The situation, which has persisted for over a decade, has affected the school’s enrolment as most parents have withdrawn their wards to the nearby schools for fear of any misfortune.
The highest class has about twenty pupils whilst other classrooms have been closed and given to churches who have assisted the school in various ways.
Against this backdrop, they have made a passionate appeal to the metro authority, the Ghana Education Service (GES), corporate organisations, individuals and benevolent institutions to come to their aid.
A visit to the school by Weekend Today revealed that that the school was situated at a flood-prone area and therefore gets flooded even with the slightest downpour.

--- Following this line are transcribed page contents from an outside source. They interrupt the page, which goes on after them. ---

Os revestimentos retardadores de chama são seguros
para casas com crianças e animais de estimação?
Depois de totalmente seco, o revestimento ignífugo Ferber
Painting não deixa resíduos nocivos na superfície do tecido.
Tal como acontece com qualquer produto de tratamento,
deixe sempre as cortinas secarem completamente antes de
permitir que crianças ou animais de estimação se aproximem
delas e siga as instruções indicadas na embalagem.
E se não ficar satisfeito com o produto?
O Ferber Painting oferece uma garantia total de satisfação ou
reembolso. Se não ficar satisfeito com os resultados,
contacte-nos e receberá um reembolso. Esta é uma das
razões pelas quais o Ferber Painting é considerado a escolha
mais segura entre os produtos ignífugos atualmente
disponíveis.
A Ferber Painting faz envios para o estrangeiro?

At the time this reporter got to the school, the down floors of the school which houses the Kindergarten (KG) pupils had been inundated with flood waters.
And this also included rooms for the student-teachers who are doing their teaching practice.
Weekend Today further observed that the area lacked proper drainage system whereas the bridge leading to the school’s compound had collapsed, allowing running water to overflow its banks and meandering its way to the school compound and the classrooms.
The JHS block, our reporter discovered, had no drain behind, a situation which allowed flood water to forcibly find its way through the doors flooding the classrooms.
Meanwhile, the paper found out that drain at the back of the primary block was too small to contain the volume of running water since the school was in a valley.
When Weekend Today contacted the Parent-Teacher Association (PTA) Chairman of the school, Acquah Harrison, lamented that all efforts to get the metro authority, the Ghana Education Service and other corporate organisations to come to their aid has yielded no result.
According to him, parents of the few children left at the school were not comfortable anytime the weather threatens to rain in that the school would get flooded and their little ones could cross the bridge home, leaving them to their fate.
The situation, he said, was also affecting teaching and learning badly, leading to poor academic performance of the children despite frantic efforts by the teachers.
He said the school needed a fence wall to prevent residents from turning the school’s toilet into a public toilet and to reduce the amount of water that passes through it.
The compound, he further suggested, needed to be filled while stressing the need for proper drains to be constructed at the back of the school building to direct some of the water that finds its way to the school.